Task goal
Using the listing that follows, return every line with the word "middle".

Data under study

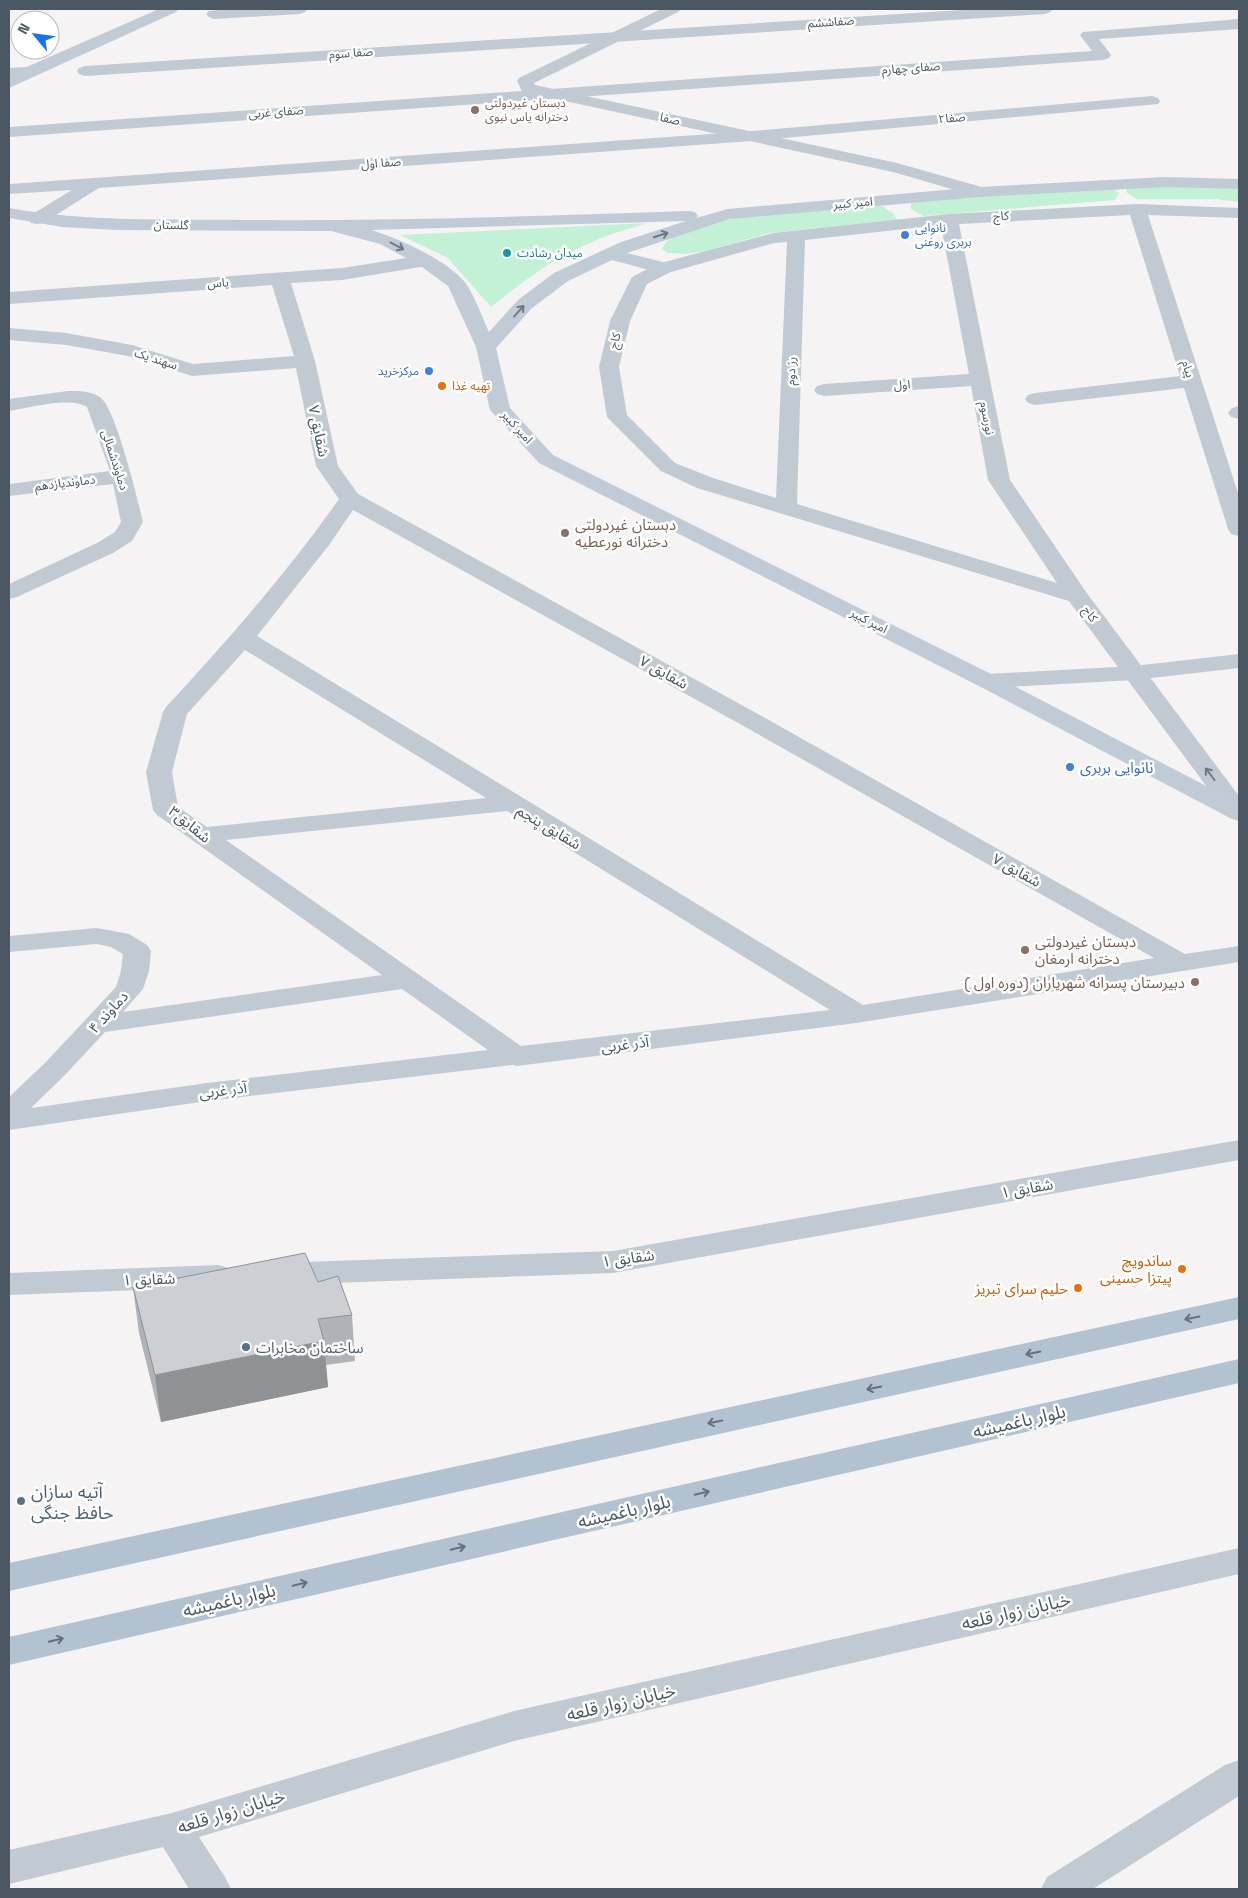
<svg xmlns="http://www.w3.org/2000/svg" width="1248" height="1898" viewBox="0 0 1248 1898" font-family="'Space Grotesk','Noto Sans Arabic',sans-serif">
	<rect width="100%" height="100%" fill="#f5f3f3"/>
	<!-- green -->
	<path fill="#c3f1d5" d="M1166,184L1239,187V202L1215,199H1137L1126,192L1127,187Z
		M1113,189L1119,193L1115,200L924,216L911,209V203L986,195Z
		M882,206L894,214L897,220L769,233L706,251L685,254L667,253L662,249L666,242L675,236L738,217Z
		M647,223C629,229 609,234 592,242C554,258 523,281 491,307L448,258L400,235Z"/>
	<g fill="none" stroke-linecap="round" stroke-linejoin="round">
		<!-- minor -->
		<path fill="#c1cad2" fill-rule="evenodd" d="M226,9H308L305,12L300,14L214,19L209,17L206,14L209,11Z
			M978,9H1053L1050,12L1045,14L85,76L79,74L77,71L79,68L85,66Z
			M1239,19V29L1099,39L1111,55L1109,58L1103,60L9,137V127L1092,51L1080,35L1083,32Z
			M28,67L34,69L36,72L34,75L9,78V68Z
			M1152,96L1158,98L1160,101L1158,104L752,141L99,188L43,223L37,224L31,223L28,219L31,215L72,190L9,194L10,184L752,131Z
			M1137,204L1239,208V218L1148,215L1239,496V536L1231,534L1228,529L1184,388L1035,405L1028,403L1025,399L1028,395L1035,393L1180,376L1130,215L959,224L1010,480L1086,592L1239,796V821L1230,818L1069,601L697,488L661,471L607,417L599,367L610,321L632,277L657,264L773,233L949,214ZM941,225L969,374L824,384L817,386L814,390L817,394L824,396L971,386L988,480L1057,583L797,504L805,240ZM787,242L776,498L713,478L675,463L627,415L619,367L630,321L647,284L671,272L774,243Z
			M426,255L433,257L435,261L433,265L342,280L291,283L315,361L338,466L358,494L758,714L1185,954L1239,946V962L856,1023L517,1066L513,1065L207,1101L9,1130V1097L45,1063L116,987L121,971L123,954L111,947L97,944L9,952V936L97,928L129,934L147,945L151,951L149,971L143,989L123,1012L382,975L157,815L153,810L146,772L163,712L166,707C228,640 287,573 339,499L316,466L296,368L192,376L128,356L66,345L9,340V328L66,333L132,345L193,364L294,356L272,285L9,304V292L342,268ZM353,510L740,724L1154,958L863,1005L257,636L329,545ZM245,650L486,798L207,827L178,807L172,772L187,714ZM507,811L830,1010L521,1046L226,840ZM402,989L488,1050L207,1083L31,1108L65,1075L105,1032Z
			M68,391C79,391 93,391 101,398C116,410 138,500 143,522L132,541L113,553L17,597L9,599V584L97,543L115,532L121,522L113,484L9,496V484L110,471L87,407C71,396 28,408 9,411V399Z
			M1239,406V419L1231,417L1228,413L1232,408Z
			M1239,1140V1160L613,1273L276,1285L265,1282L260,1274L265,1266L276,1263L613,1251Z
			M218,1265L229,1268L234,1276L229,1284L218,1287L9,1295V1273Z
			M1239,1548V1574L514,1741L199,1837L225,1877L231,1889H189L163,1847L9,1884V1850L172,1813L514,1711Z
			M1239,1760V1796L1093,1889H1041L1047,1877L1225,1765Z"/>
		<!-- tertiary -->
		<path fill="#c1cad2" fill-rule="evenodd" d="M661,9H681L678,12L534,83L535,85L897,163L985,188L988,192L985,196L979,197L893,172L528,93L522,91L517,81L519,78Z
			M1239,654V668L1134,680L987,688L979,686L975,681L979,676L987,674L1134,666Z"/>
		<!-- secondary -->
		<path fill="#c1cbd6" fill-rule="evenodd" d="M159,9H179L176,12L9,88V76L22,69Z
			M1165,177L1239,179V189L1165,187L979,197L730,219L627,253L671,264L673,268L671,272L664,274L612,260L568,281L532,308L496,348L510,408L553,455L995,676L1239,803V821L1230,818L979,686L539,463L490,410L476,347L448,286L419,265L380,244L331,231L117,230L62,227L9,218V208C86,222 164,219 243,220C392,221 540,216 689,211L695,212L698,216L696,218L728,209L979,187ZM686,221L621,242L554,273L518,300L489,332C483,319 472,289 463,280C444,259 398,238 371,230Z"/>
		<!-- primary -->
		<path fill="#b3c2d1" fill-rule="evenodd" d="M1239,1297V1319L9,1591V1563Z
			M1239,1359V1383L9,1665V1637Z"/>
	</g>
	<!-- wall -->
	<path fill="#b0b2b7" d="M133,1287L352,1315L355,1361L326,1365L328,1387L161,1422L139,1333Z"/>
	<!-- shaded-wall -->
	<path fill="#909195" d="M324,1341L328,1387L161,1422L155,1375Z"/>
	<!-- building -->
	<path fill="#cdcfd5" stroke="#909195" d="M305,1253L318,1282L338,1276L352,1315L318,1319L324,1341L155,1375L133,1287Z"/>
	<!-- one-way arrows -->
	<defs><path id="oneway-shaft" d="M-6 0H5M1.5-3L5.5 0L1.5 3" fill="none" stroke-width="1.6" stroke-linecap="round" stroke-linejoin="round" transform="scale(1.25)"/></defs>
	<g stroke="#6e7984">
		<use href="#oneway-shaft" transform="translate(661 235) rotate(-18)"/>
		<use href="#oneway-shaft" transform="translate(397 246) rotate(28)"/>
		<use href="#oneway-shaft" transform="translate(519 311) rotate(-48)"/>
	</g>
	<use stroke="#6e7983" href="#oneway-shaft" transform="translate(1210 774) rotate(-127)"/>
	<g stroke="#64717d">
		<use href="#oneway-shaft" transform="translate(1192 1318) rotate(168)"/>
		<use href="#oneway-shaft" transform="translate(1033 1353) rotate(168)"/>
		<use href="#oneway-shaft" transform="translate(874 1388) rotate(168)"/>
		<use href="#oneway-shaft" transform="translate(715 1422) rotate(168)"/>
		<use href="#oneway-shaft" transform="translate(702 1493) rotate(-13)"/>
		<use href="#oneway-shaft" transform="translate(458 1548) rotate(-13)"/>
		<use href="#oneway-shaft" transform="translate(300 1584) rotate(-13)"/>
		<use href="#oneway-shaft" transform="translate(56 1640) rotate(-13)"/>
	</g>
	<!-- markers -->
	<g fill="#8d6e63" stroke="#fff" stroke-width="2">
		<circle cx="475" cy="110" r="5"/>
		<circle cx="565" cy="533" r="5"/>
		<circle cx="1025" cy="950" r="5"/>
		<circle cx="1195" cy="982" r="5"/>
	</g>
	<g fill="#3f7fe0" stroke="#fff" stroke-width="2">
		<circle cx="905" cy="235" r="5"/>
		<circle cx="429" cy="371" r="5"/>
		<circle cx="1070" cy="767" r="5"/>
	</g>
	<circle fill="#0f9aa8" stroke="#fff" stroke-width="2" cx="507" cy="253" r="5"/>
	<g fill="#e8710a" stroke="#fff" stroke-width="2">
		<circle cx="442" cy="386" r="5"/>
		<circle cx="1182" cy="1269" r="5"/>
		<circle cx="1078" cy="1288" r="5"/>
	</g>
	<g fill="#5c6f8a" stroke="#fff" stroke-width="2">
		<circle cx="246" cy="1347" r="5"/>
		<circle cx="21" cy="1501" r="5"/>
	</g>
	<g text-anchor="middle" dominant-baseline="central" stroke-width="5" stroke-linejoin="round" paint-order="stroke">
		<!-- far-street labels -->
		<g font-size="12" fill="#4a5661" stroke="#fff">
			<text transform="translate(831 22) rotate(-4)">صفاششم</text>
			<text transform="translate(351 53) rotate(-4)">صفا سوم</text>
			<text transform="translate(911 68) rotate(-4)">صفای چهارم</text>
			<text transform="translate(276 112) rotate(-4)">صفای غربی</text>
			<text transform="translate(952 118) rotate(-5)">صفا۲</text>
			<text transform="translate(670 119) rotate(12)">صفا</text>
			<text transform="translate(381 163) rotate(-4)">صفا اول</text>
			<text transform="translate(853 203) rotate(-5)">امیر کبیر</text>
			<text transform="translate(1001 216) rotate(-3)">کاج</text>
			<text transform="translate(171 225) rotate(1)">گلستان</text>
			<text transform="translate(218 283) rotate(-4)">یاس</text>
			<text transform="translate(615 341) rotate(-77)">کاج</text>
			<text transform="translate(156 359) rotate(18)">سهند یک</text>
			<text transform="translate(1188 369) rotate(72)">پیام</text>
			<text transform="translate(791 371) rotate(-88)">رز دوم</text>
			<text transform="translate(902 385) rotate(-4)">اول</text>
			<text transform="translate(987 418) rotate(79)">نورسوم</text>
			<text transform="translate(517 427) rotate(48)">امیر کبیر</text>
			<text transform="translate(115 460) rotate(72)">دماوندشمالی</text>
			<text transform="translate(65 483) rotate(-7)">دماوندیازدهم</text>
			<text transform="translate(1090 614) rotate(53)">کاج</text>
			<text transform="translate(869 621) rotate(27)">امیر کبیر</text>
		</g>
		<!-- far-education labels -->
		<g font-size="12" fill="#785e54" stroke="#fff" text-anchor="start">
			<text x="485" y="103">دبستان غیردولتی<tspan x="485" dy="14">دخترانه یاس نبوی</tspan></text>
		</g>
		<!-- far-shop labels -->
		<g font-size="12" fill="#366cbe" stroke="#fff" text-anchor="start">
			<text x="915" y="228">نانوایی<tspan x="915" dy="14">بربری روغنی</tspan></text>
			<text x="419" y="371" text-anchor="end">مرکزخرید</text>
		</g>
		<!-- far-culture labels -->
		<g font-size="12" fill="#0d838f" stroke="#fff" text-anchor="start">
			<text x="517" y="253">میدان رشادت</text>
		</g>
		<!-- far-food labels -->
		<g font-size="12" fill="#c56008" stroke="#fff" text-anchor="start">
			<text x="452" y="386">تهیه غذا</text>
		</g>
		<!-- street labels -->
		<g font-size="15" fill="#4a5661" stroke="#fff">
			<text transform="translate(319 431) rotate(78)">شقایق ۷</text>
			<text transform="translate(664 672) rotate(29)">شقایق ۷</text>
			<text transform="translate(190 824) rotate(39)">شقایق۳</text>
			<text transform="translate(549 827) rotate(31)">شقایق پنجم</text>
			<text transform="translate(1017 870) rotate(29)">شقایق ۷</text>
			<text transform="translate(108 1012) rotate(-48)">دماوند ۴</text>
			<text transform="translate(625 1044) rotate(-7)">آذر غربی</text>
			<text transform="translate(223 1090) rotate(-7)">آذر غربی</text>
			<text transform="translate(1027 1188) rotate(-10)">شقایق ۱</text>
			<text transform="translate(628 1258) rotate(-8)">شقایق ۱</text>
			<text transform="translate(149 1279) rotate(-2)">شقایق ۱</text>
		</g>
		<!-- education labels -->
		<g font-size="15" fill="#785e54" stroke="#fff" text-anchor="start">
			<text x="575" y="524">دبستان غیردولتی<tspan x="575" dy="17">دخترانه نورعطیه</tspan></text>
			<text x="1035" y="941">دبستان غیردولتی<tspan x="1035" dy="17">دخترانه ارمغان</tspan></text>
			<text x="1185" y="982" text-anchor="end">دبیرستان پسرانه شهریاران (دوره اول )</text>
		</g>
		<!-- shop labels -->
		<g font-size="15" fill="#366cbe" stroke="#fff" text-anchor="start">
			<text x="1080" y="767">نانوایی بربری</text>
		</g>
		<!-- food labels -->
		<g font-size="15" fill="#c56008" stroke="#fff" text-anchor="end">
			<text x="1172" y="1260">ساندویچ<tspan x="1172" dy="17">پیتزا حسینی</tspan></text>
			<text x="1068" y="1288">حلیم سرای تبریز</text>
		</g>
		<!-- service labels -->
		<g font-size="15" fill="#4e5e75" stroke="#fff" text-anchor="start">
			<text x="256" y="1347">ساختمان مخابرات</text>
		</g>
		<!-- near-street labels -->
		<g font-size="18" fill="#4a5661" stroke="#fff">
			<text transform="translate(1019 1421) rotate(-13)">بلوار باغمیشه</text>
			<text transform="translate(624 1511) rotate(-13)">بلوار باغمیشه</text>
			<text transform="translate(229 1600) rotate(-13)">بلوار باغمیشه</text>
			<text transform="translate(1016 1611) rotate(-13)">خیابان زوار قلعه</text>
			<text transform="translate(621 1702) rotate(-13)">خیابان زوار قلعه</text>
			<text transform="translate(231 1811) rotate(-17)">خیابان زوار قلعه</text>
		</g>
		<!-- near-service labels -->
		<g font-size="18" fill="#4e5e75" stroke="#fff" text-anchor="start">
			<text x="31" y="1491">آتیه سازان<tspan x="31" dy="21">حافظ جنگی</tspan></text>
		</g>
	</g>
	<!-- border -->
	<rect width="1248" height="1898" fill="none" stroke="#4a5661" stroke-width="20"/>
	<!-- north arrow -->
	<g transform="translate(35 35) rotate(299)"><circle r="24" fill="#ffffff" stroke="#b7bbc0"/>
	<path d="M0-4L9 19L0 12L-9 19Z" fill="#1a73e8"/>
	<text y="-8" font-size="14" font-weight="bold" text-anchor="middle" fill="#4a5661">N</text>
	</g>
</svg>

Response for this exercise
	<g text-anchor="middle" dominant-baseline="central" stroke-width="5" stroke-linejoin="round" paint-order="stroke">
	<text y="-8" font-size="14" font-weight="bold" text-anchor="middle" fill="#4a5661">N</text>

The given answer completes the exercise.